Vormittags auf dem Bahnhof in Hummene. Foto: Martin Vojtuš - http://www.1000miles.cz/wp-content/gallery/2013_martin_vojtus/martin_vojtus_img_7910.jpg & http://www.1000miles.cz/wp-content/gallery/2013_martin_vojtus_vyber/martin_vojtus_img_7881.jpg
Zwei Wagons voller MTBs. Foto: Petr Kopka - http://www.1000miles.cz/wp-content/gallery/2013_petr_kopka_vyber/petr_kopka_dscf1953.jpg
Stück um Stück werden die Räder ausgeladen. Foto: Martin Vojtuš - http://www.1000miles.cz/wp-content/gallery/2013_martin_vojtus_vyber/martin_vojtus_img_7890.jpg
Irgendwann sind über 100 Räder dann in einem winzigen LKW verstaut. Foto: Petr Kopka - http://www.1000miles.cz/wp-content/gallery/2013_petr_kopka_vyber/petr_kopka_dscf1973.jpg
Nová Sedlica liegt ganz hinten in der Ecke. Ein winziges Dorf mit 300 Einwohnern, einer Kirche, Schule und Gasthaus im Nationalpark Poliny. Im Osten hinter dem Hügel ist die EU zu Ende, drüben hinter dem Wald fängt die Ukraine an. Fünf Kilometer nördlich liegt der Karpatenkamm und die Grenze zu Polen. Wir sind hier im Land der Russinen (früher Ruthenen), einer ostslawischen Minderheit, die wegen ihrer dem Ukrainischen ähnelten Sprache noch früher Altrussen genannt wurden. Deutliches Zeichen sind die orthodoxen Kirchen und Kreuze unterwegs. Es ist der Ostrand der Mitteleuropäischen Zeitzone.
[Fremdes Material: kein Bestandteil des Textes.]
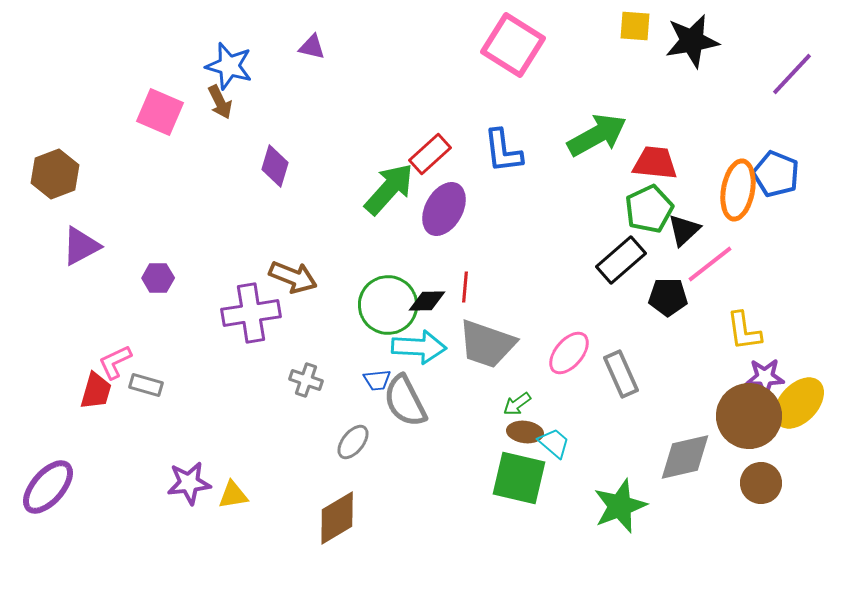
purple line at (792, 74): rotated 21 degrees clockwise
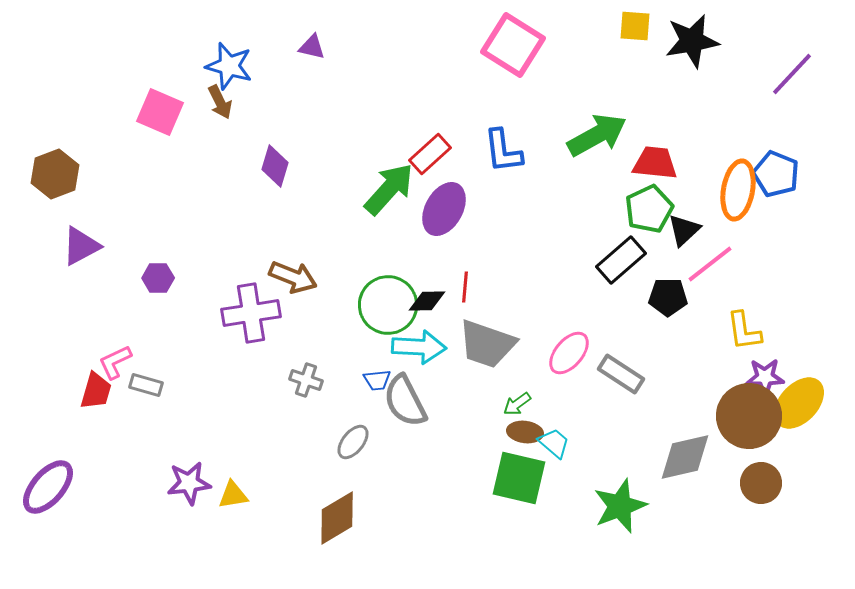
gray rectangle at (621, 374): rotated 33 degrees counterclockwise
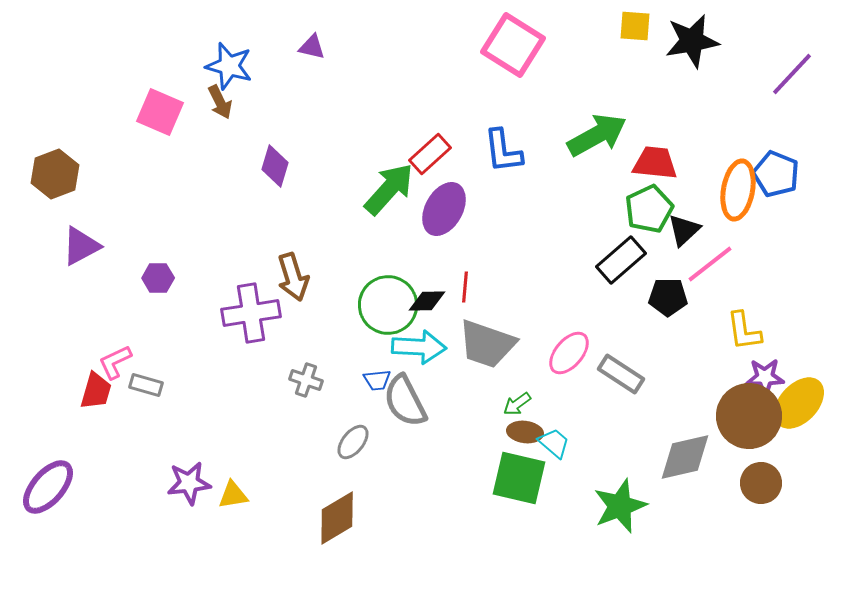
brown arrow at (293, 277): rotated 51 degrees clockwise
Drüben hinter der EU-Ostgrenze haben die Menschen wechselvolle Zeiten erlebt. Selbst an den Zeitzonen macht sich das bemerkbar: Heutzutage Kiewer Zeit (MEZ -1h), zu Sowjetzeiten Moskauer Zeit (MEZ -2h) und davor Budapester bzw. Prager Zeit. Denn zwischen den beiden Weltkriegen, als die damalige Tschechoslowakei noch ein Vielvölkerstaat war, gehörte die Karpatenukraine zu dieser Republik, die Züge aus Prag endeten in Jassinja (ukrainisch Ясіня; russisch Ясиня, russinisch Єсінє/Jesinje, slowakisch Jasiňa, ungarisch Kőrösmező, rumänisch Frasin – dies nur um zu zeigen, dass es mit den Ortsnamen in den verschiedenen Sprachen auch noch komplizierter gehen kann
) und der östlichste Grenzstein mit der „CS“-Markierung stand an der Hoverla, mit 2061 Metern höchster Berg der Ukraine. Eine touristisch vergessene Region, die mehr Besucher verdient hätte und auch vertragen würde. Vielleicht starten oder enden die 1000-Meilen ja zukünftig mal an der Hoverla?
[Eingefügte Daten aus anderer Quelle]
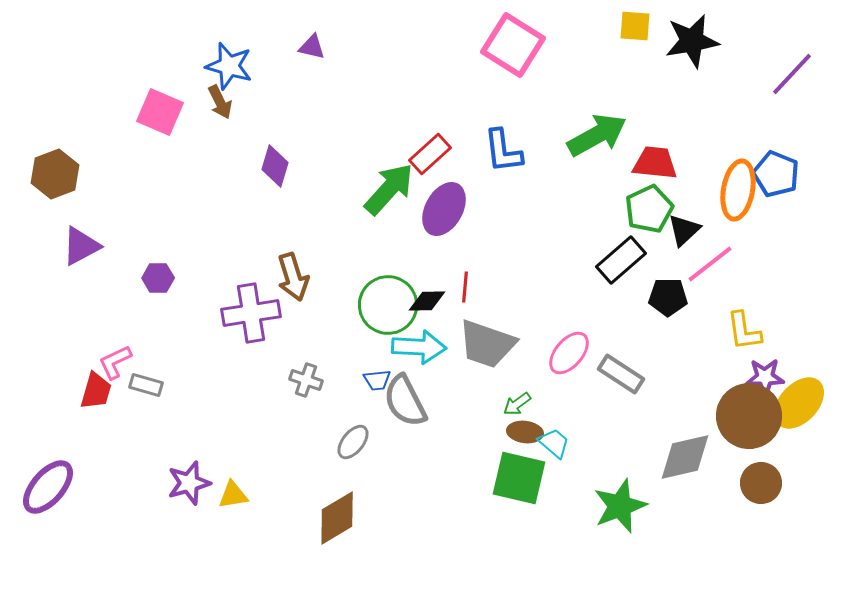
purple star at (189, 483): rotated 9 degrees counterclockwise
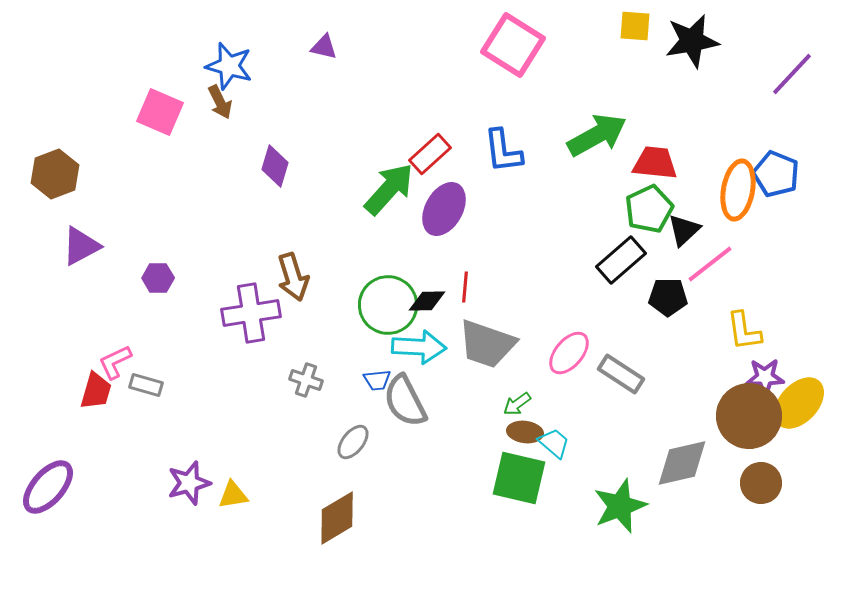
purple triangle at (312, 47): moved 12 px right
gray diamond at (685, 457): moved 3 px left, 6 px down
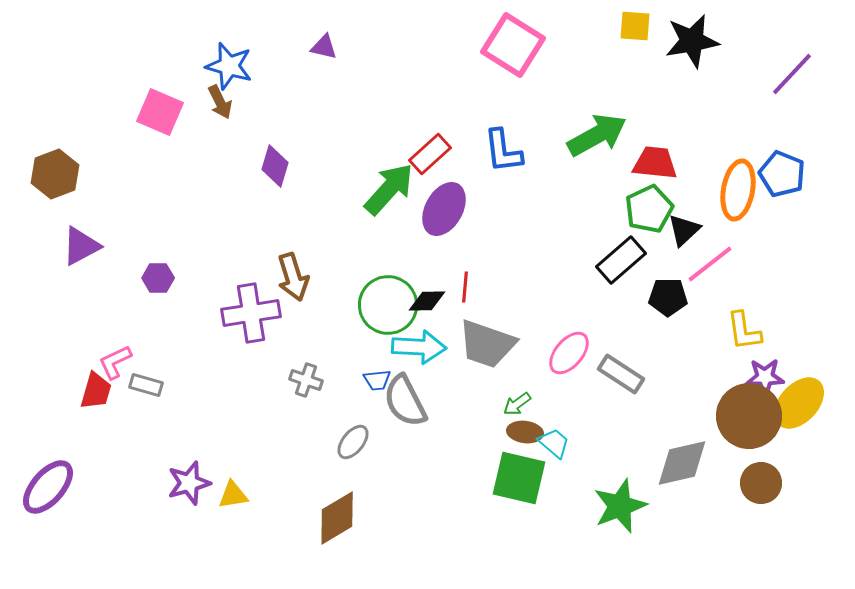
blue pentagon at (776, 174): moved 6 px right
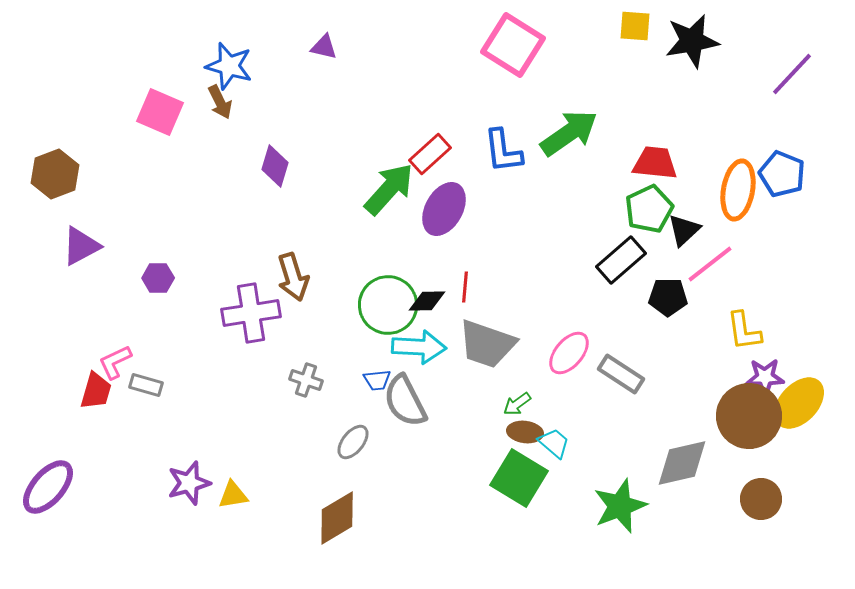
green arrow at (597, 135): moved 28 px left, 2 px up; rotated 6 degrees counterclockwise
green square at (519, 478): rotated 18 degrees clockwise
brown circle at (761, 483): moved 16 px down
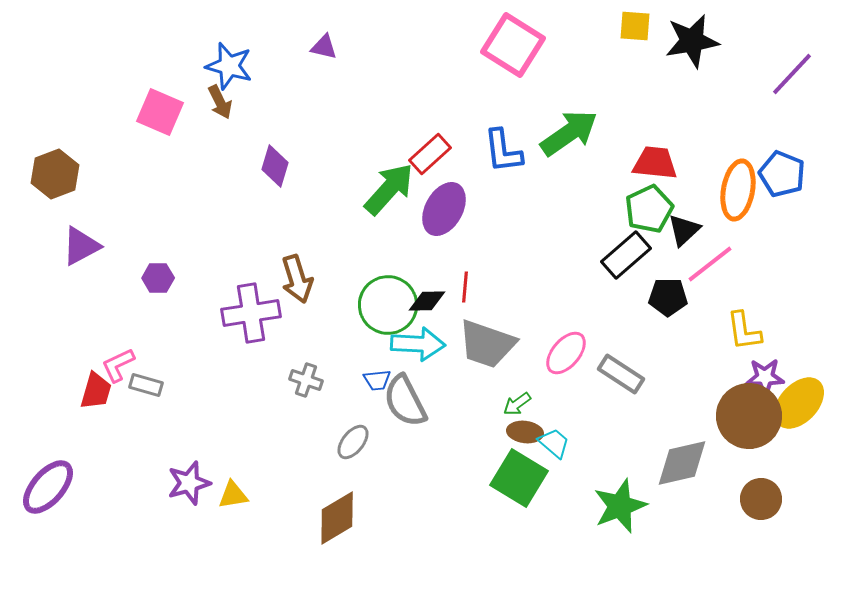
black rectangle at (621, 260): moved 5 px right, 5 px up
brown arrow at (293, 277): moved 4 px right, 2 px down
cyan arrow at (419, 347): moved 1 px left, 3 px up
pink ellipse at (569, 353): moved 3 px left
pink L-shape at (115, 362): moved 3 px right, 3 px down
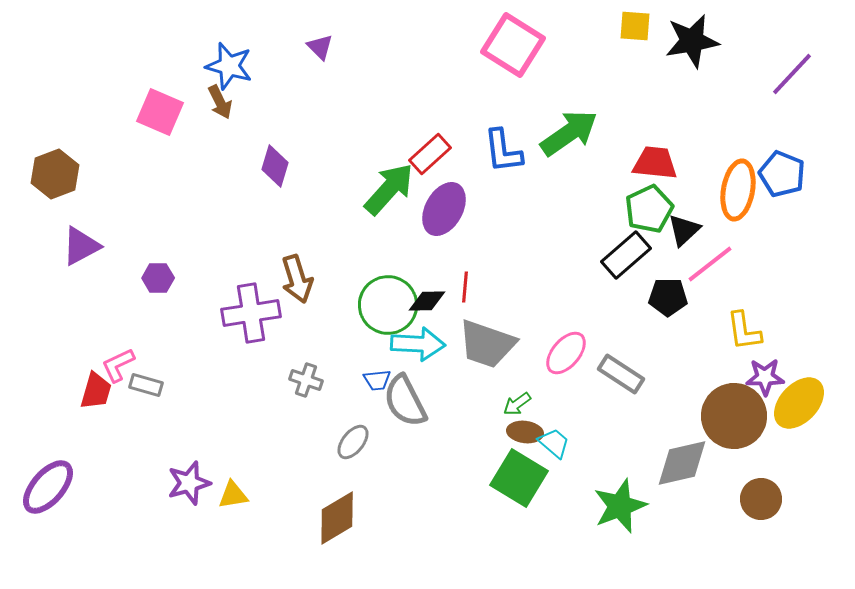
purple triangle at (324, 47): moved 4 px left; rotated 32 degrees clockwise
brown circle at (749, 416): moved 15 px left
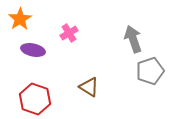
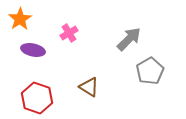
gray arrow: moved 4 px left; rotated 64 degrees clockwise
gray pentagon: rotated 12 degrees counterclockwise
red hexagon: moved 2 px right, 1 px up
Der Nationalpark um unseren Startort Nová Sedlica bekam seinen Namen nach den einzigartigen Bergwiesen, „poliny“ genannt. Die Urwälder der Region sind mittlerweile UNESCO-Weltnaturerbe. Das Tourismusmarketing wirbt mit „großen Raubtieren“ wie Braunbär, Wolf, Luchs und Wildkatze sowie verweist stolz darauf, dass dies der einzige Nationalpark in der ganzen Slowakei sei, wo der Wisent in freier Natur lebt. Gleich vornweg: Von all diesen wilden Tieren habe ich nicht eines zu Gesicht bekommen. Im Vorjahr soll es zumindest mal Sichtkontakt Bär-Biker geben haben. Aber allein die Landschaft und die Ruhe hier sind einen Besuch wert.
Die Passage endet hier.